HOW TO COMPLETE THIS TASK: Once the pictures are removed, restate the data below word for word.

******

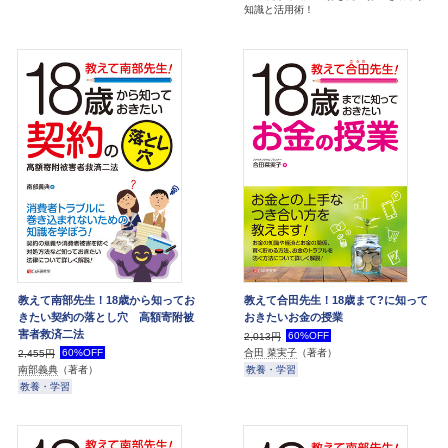
知識と活用術！
教えて南部先生！18歳から知ってお
教えて合田先生！18歳まて?に知って
きたい契約の落とし穴 高額寄附被
おきたいお金の授業
害者救済二法
60%OFF
2,013円
60%OFF
合田 菜実子
（著者）
2,455円
教養・学習
南部義典
（著者）
教養・学習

******

RESPONSE TO THIS TASK:
知識と活用術！
教えて南部先生！18歳から知ってお
教えて合田先生！18歳まて?に知って
きたい契約の落とし穴 高額寄附被
おきたいお金の授業
害者救済二法
60%OFF
2,013円
60%OFF
合田 菜実子
（著者）
2,455円
教養・学習
南部義典
（著者）
教養・学習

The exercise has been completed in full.